俺と坂上くんはゆっくりとその人の元へと歩いて行く、俺はその最中あの話の続きについて考えていた。
確かあの後は…
『「おい、なんか言えよ」と懐中電灯を持つ男性はそう言いながら彼の元に歩いていきました。後ろにいた彼女たちもそれについて行きました。その時の彼女たちは一切気づきませんでした。後ろ姿をずっと向ける彼に意識がいっているから。一つ、二つ…と足音が増えていることに』。
…………あれー?
ものすごい嫌な予感がする、いや俺自身には多分それといった被害は少ないのだろうが…俺以外のが…。
「ねぇ、江崎くん」
「ん?どうしたの坂上くん」
「僕気づいたことがあるんだ」
「あー…もしかしてお話が関係してます?」
「江崎くんも気付いたみたいだね」
すると、隣を歩いていた坂上くんが俺に声をかけてきてそんなことを言ってきた。
どうやらこの感じ、坂上くんもきづいているようだな…。
後ろのやつに声をかけようにも多分今更であり、まだ後ろは確認していないが多分…もういるだろうな…。
「あぁー、大変言いにくいのだが…修哉よ」
「ん?なんだ?」
俺は自分たちの後ろにいる修哉に声をかける。
今の返答の感じからして修哉はまだ何も気づいていないようだな。
俺はしっかり言葉を考えてから口にすることにする。
「そのだな…先に言っとく。
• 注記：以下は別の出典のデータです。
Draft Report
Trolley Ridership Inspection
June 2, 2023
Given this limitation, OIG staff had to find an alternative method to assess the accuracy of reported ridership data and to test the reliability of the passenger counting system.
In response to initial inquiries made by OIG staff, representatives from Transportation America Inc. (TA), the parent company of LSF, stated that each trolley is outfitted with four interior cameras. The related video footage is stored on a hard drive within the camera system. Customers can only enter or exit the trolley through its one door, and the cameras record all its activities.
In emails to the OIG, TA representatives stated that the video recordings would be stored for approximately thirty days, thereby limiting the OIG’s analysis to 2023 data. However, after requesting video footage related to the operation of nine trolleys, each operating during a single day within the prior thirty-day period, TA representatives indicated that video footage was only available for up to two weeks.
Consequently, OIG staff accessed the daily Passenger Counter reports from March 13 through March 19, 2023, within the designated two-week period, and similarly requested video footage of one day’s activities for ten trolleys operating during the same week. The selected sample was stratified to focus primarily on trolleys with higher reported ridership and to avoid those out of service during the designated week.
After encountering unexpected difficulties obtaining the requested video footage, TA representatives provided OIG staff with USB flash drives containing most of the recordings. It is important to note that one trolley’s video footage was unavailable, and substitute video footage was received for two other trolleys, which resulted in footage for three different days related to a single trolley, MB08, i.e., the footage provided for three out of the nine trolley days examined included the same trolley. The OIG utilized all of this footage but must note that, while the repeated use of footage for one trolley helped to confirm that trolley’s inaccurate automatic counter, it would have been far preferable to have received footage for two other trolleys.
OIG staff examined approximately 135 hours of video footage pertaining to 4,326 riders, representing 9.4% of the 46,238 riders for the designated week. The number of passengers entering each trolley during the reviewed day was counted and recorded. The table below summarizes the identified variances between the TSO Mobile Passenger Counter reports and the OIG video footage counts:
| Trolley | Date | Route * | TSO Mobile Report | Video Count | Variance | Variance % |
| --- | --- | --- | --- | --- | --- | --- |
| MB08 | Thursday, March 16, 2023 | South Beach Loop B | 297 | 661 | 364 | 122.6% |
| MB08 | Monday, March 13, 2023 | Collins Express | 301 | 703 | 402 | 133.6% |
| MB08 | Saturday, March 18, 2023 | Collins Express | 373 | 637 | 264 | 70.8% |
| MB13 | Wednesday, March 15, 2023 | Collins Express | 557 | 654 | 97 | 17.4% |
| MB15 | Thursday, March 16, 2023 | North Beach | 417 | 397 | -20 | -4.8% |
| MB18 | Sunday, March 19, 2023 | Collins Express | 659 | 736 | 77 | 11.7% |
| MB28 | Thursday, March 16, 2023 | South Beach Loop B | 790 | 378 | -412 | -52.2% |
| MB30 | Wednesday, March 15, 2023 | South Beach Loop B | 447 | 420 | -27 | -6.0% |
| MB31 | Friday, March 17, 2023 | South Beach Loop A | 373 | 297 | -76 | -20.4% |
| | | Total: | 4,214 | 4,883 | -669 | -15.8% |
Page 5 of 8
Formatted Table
すまん」
「ごめんね、修哉」
「あ?何が?」
「後ろ向いてみ」
「後ろ?」
しかし、これといった言葉が思い浮かばないので謝罪の言葉を一言だけ言い、それに続いて坂上くんも謝罪の言葉を口にする。
何故急に謝罪されているのかよく分かっていない修哉がこちらを見ながら困惑しているので俺は後ろを見るよう促す。
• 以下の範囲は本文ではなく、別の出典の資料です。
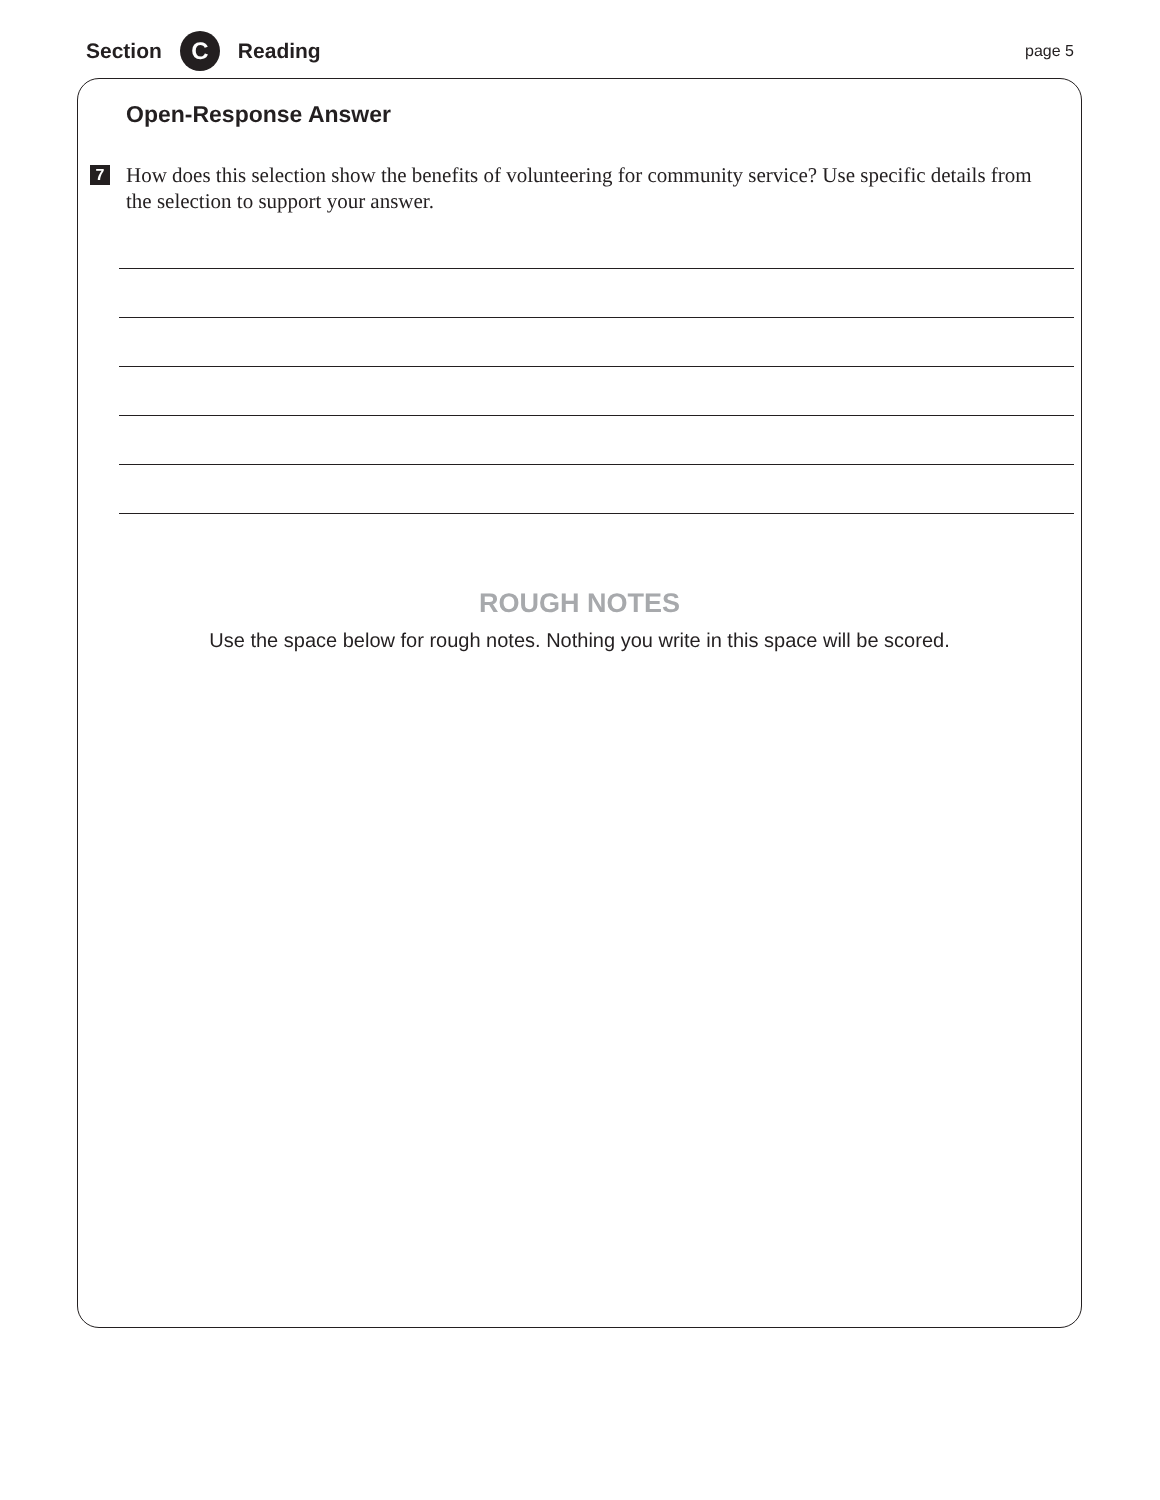Section C Reading page 5
Open-Response Answer
7 How does this selection show the benefits of volunteering for community service? Use specific details from the selection to support your answer.
ROUGH NOTES
Use the space below for rough notes. Nothing you write in this space will be scored.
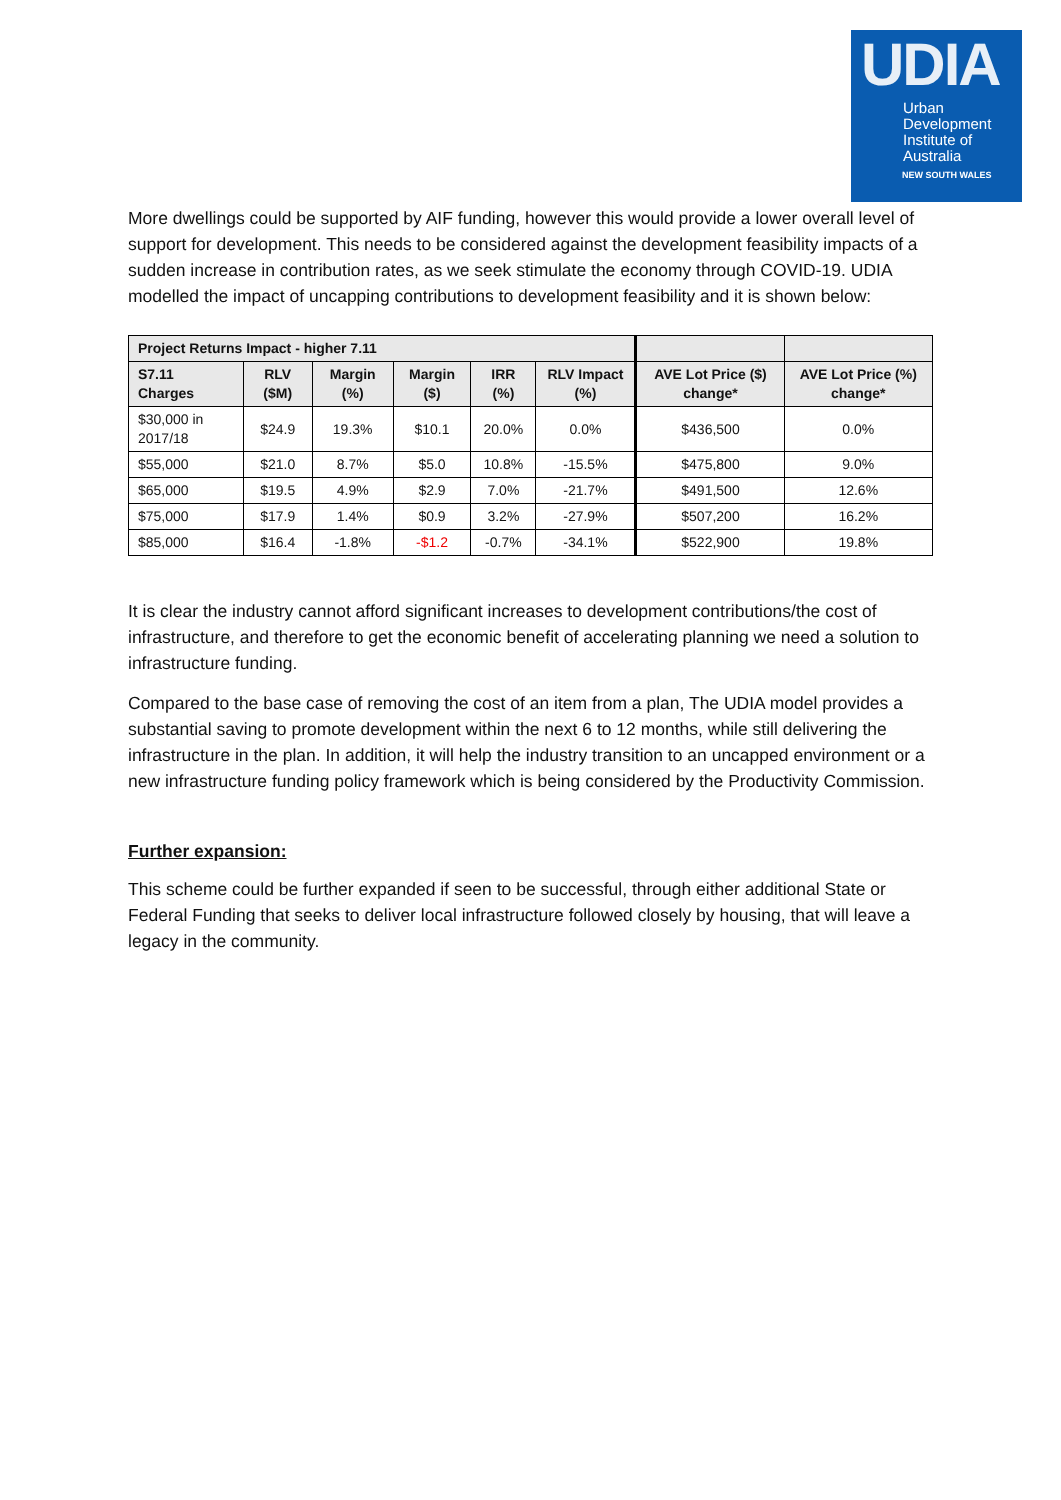UDIA
Urban
Development
Institute of
Australia
NEW SOUTH WALES
More dwellings could be supported by AIF funding, however this would provide a lower overall level of support for development. This needs to be considered against the development feasibility impacts of a sudden increase in contribution rates, as we seek stimulate the economy through COVID-19. UDIA modelled the impact of uncapping contributions to development feasibility and it is shown below:
| Project Returns Impact - higher 7.11 | | | | | | | |
| --- | --- | --- | --- | --- | --- | --- | --- |
| S7.11 Charges | RLV ($M) | Margin (%) | Margin ($) | IRR (%) | RLV Impact (%) | AVE Lot Price ($) change* | AVE Lot Price (%) change* |
| $30,000 in 2017/18 | $24.9 | 19.3% | $10.1 | 20.0% | 0.0% | $436,500 | 0.0% |
| $55,000 | $21.0 | 8.7% | $5.0 | 10.8% | -15.5% | $475,800 | 9.0% |
| $65,000 | $19.5 | 4.9% | $2.9 | 7.0% | -21.7% | $491,500 | 12.6% |
| $75,000 | $17.9 | 1.4% | $0.9 | 3.2% | -27.9% | $507,200 | 16.2% |
| $85,000 | $16.4 | -1.8% | -$1.2 | -0.7% | -34.1% | $522,900 | 19.8% |
It is clear the industry cannot afford significant increases to development contributions/the cost of infrastructure, and therefore to get the economic benefit of accelerating planning we need a solution to infrastructure funding.
Compared to the base case of removing the cost of an item from a plan, The UDIA model provides a substantial saving to promote development within the next 6 to 12 months, while still delivering the infrastructure in the plan. In addition, it will help the industry transition to an uncapped environment or a new infrastructure funding policy framework which is being considered by the Productivity Commission.
Further expansion:
This scheme could be further expanded if seen to be successful, through either additional State or Federal Funding that seeks to deliver local infrastructure followed closely by housing, that will leave a legacy in the community.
修哉は言われた通りに後ろを向く、俺もそれに合わせて懐中電灯を照らしてあげる。
視線と光が交差する場所を確認してみるとそこには……真っ赤な血が鮮明に確認できる真っ白な服、肌は包帯でぐるぐる巻きにしており、右手には包丁らしきものを持つ高身長の何かがいた。
やっぱりかー…。
「ぎゃああぁぁぁ!!!」
「キエェェェェェェェ!!!」
「走れ!」
突然の怪物の登場に今までの比ではないほどの悲鳴をあげる修哉、それに呼応するように目の前の怪物も奇声を上げる。
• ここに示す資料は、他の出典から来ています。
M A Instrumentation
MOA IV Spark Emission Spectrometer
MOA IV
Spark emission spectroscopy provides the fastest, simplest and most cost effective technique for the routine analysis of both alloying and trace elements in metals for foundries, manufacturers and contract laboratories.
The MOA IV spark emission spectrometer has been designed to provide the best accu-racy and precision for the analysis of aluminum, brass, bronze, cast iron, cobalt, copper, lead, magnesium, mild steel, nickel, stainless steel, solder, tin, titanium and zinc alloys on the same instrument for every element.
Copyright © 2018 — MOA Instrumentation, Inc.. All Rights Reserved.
俺の隣にいた坂上くんはそう一言叫ぶと走って先に進み、俺もそのあとを追うように走る。
一度後ろを確認すると怪物に追われながら走る修哉の姿が。
角…角…角…いくつかの曲がり角を曲がるとついにゴールらしきドアを確認する。
先頭に立っていた坂上くんは急いでそのドアを引き続々と外に出ていく。
坂上くん、俺、と来て修哉も外に出てきて、修哉は一瞬にしてドアを閉めた。
「お疲れ様です。どうでしたか?」
「なぁ智…」
「…どうした?」
すると俺らの目の前に係の人たちが来て色々と物を回収していった。
そんな中疲れ果てている修哉は俺に声をかけてきたので、俺はちゃんと聞いてあげることにした。
「俺…なんかしたかな?」
「……分からん…」
「お疲れ様…」
今回ばかりはこいつに同情してしまう俺と坂上くんであった。